In any case, this means that we only get a "good" solution when the power series truncates to a finite number of terms (because in that case the radius of convergence is of course infinite!), and this occurs when $\nu$ is a non-negative integer, which can be clearly seen from both the recursion relation and the first few terms of the expansion. After multiplying through by the factor of $x^{\nu}$, we get exactly the physicist Hermite polynomials $H_n(x)$, as we should.
The problem is that it's not clear to what extent the radius of convergence being zero is really related to the function blowing up at infinity, so this doesn't entirely answer the question, unfortunately.
Best Answer
This is for $k=1$, for which your formulas are valid.
In short, they come from Fourier integral representations of solutions to the ODE. This is much easier to see for $Ai$ than $Bi$.

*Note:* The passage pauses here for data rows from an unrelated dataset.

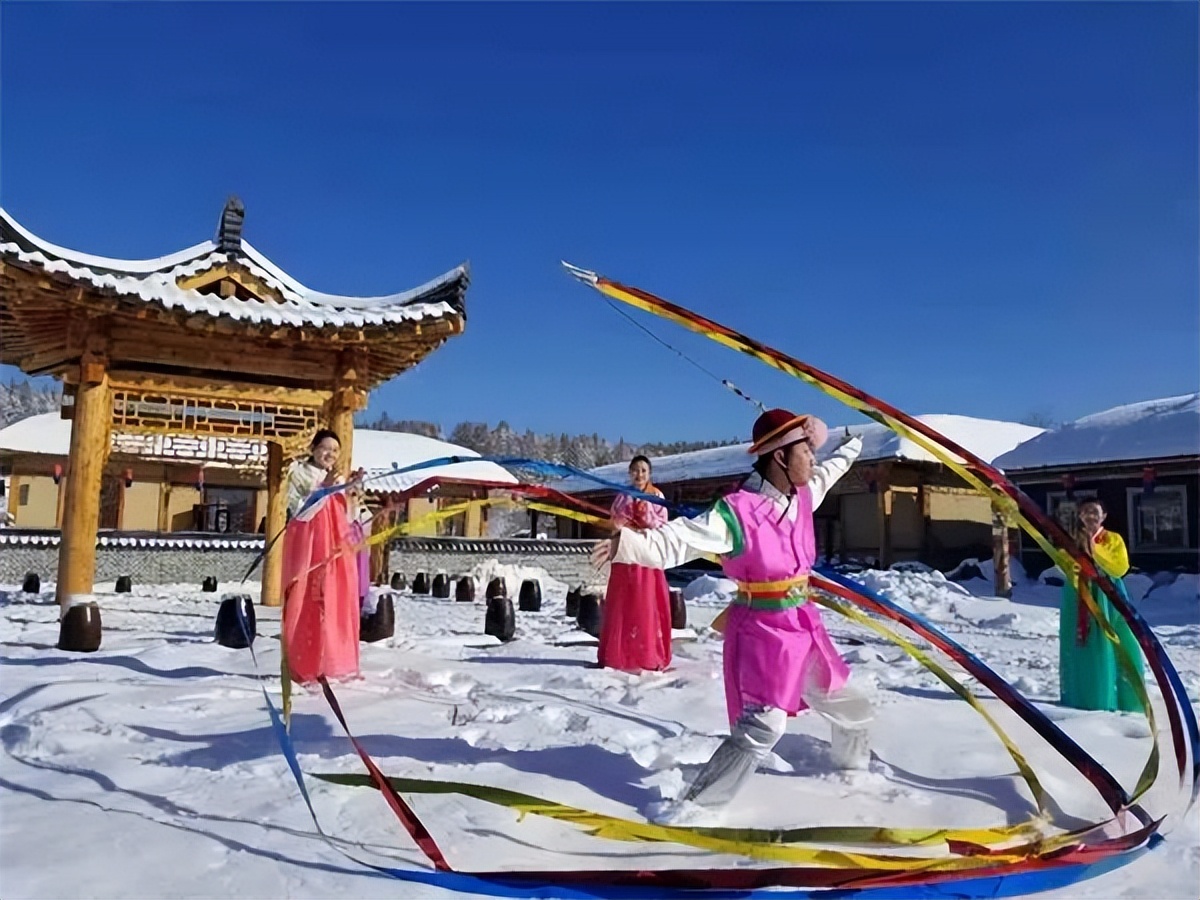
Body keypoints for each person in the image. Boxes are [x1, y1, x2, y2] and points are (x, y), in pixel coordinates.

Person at [592, 408, 867, 820]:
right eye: (805, 452)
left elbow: (832, 469)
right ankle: (695, 808)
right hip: (763, 631)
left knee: (852, 708)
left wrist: (853, 444)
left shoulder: (804, 495)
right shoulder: (737, 512)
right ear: (780, 456)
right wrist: (628, 544)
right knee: (763, 726)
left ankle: (854, 781)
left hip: (804, 626)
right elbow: (679, 539)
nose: (813, 459)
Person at [282, 429, 362, 685]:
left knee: (334, 603)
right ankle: (305, 662)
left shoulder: (338, 478)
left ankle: (332, 661)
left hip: (335, 552)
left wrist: (352, 494)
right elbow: (299, 513)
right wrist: (324, 488)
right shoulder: (299, 473)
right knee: (309, 602)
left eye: (335, 450)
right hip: (309, 549)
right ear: (313, 449)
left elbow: (348, 519)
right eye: (325, 448)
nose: (330, 454)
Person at [1059, 498, 1143, 712]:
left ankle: (1125, 698)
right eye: (1086, 511)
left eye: (1095, 512)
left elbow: (1120, 567)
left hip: (1108, 592)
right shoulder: (1073, 540)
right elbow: (1063, 564)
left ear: (1103, 516)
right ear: (1080, 516)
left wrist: (1094, 550)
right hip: (1080, 591)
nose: (1091, 516)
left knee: (1117, 638)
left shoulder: (1112, 539)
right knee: (1083, 642)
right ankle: (1085, 697)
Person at [598, 455, 673, 672]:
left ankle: (647, 653)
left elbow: (663, 524)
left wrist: (644, 518)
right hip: (626, 555)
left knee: (647, 603)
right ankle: (620, 653)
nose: (639, 475)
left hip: (647, 555)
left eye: (643, 470)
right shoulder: (623, 496)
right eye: (635, 470)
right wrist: (621, 524)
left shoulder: (656, 496)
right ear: (629, 473)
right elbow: (614, 521)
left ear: (649, 474)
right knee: (623, 603)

Applying the standard Fourier transform $$ \tilde\Psi(\omega) = \mathcal F\{\Psi\} = \int_{-\infty}^\infty \Psi(x)e^{-i\omega x}dx $$ to the ODE, leads to the first order ODE $-\omega^2\tilde\Psi - i \frac{d\tilde\Psi}{d\omega} = 0$, thus $$ \tilde\Psi = Ae^{i\omega^3/3}. $$ Substituting into the inverse transform results in the above form $$ \Psi(x) = \mathcal F^{-1}\tilde\Psi = \frac{A}{2\pi}\int_{-\infty}^\infty e^{i\omega^3/3 + ix\omega} d\omega $$ (the imaginary part cancels over the entire line leading to your formula, while the constant $A$ is chosen with respect to the far field behaviour).
This has only recoverd $Ai$, rather than $Bi$, since implicit in applying the Fourier transform is the idea that the solution is integrable on $(-\infty,\infty)$, which $Bi$ is not.

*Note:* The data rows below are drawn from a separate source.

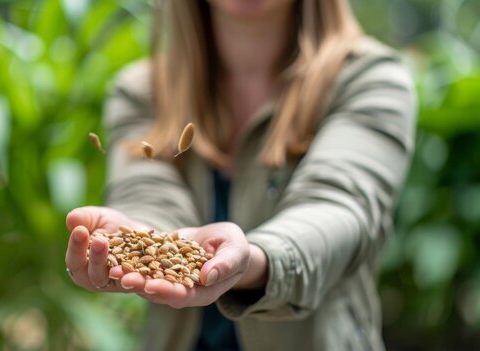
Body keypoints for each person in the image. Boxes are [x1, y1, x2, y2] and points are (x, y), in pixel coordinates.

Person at [65, 0, 416, 350]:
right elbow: (149, 194)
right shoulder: (142, 90)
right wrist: (137, 237)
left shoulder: (371, 79)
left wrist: (256, 257)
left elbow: (339, 207)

The following approach to find other solutions is due to Ablowitz and Fokas (Complex Variables: Introduction and Applications, 2nd ed). Consider a more general Fourier-like integral representation of a solution to Airy's equation $$ \Psi(x) = \int_C V(\omega)e^{i\omega x} d\omega $$ where $C$ is a complex contour whose properties are yet to be decided (but we think of going to infinity in both direction along certain rays). Using integration by parts we have $$ \Psi'' - x\Psi = \int_C [-\omega^2 V - i V'(\omega)]e^{i\omega x} d\omega - i[V(\omega)e^{i\omega x}]_C. $$ Here the latter term represents the contribution from each endpoint of $C$, and the integration by parts is valid since $V$ will end up being entire. To set this to zero we have, as before, $V = i\omega^3/3$, and need to take $C$ such that $[e^{i(\omega^3/3 + \omega x)}]_C = 0$. If $\arg\omega=\theta$, this works for $\omega \to \infty$ in the sectors $$ \sin(3\theta) > 0 $$ or $0 < \theta < \pi/3$, $2\pi/3 < \theta < \pi$, $-2\pi/3 < \theta < -\pi/3$.

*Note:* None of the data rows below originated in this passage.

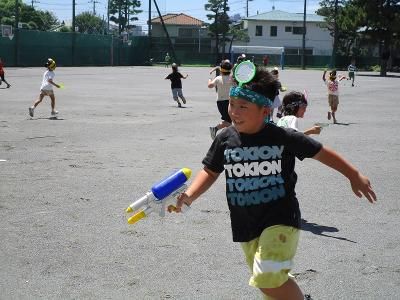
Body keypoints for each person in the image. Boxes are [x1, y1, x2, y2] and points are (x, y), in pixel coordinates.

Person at [174, 65, 376, 300]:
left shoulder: (281, 137)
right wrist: (189, 196)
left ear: (265, 111)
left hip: (280, 219)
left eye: (243, 107)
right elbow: (210, 171)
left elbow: (320, 152)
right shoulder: (225, 139)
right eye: (232, 104)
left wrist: (353, 175)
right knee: (270, 284)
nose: (234, 112)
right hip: (245, 223)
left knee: (267, 278)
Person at [207, 60, 233, 140]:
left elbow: (210, 86)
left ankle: (217, 130)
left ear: (221, 70)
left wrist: (209, 80)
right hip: (230, 101)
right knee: (229, 121)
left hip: (220, 102)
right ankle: (216, 129)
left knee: (229, 120)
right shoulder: (232, 78)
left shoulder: (218, 78)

Now the Fourier integral solution $Ai$ can be thought of as the result when $C$ is the curve connecting $\theta = \pi$ to $\theta = 0$ (in a limiting sense, as these angles are on the border between exponential decay and growth, hence the oscillatory nature of the integrand). However, if one takes $C$ to connect $\theta = -\pi/2$ to $\theta = 0$, that is, $C$ comes up the imaginary axis from $-i\infty$ and then goes out along the real axis to $+\infty$, the integral ends up being (taking $\omega = -i\zeta$ on $\theta = -\pi/2$) \begin{align*} \Psi(x) &= i\int_0^\infty e^{i(i\zeta^3/3 - ix\zeta)} d\zeta + \int_0^\infty e^{i(\omega^3/3 + x\omega)} d\omega \\ &= \int_0^\infty \cos(\omega^3/3 + x\omega) d\omega + i\int_0^\infty \sin(\omega^3/3 + x\omega)d\omega + i\int_0^\infty e^{-\zeta^3/3 + x\zeta} d\zeta. \end{align*} This result is of course up to the arbitrary multiplicative constant in $V$. The first term is proportional to $Ai$, so if it is subtracted off and the arbitrary constant is chosen appropriately (again with respect to some far field behaviour), you end up with your integral formula for $Bi$.